#### INPUT RECORDS ####
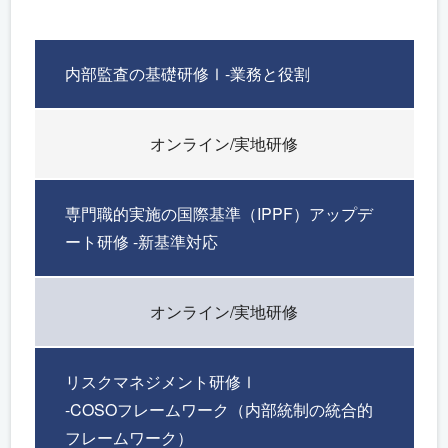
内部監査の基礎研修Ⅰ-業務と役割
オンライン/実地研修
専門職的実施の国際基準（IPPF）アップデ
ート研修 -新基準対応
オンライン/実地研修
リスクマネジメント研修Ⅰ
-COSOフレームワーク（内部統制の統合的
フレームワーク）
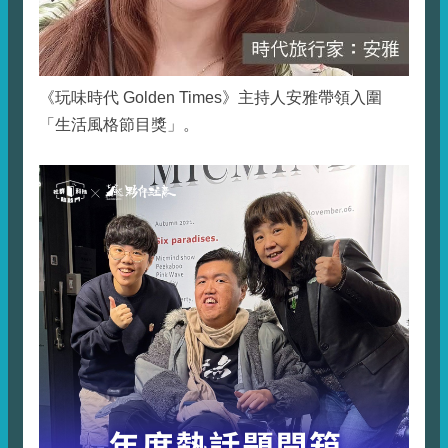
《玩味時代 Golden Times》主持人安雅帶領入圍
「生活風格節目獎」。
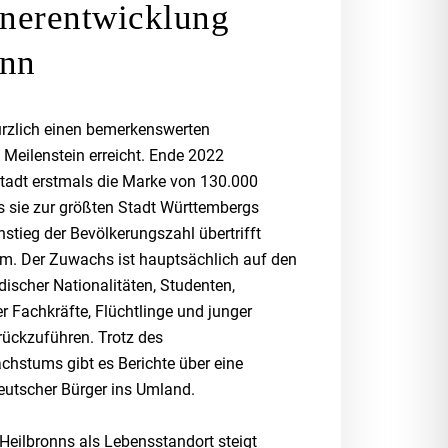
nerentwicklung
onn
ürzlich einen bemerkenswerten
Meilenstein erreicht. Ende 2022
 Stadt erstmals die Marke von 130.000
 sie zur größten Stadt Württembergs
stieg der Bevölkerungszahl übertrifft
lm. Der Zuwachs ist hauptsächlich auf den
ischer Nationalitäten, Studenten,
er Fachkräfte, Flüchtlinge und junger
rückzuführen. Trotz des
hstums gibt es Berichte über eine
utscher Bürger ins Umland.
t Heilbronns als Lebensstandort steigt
####
= YOUR GOAL =
Copying begins at the line that holds "Meilenstein erreicht. Ende 2022" and ends at the last line of the data above, with both included and each line kept exactly.

= RESULT FOR THIS TASK =
Meilenstein erreicht. Ende 2022
 Stadt erstmals die Marke von 130.000
 sie zur größten Stadt Württembergs
stieg der Bevölkerungszahl übertrifft
lm. Der Zuwachs ist hauptsächlich auf den
ischer Nationalitäten, Studenten,
er Fachkräfte, Flüchtlinge und junger
rückzuführen. Trotz des
hstums gibt es Berichte über eine
utscher Bürger ins Umland.
t Heilbronns als Lebensstandort steigt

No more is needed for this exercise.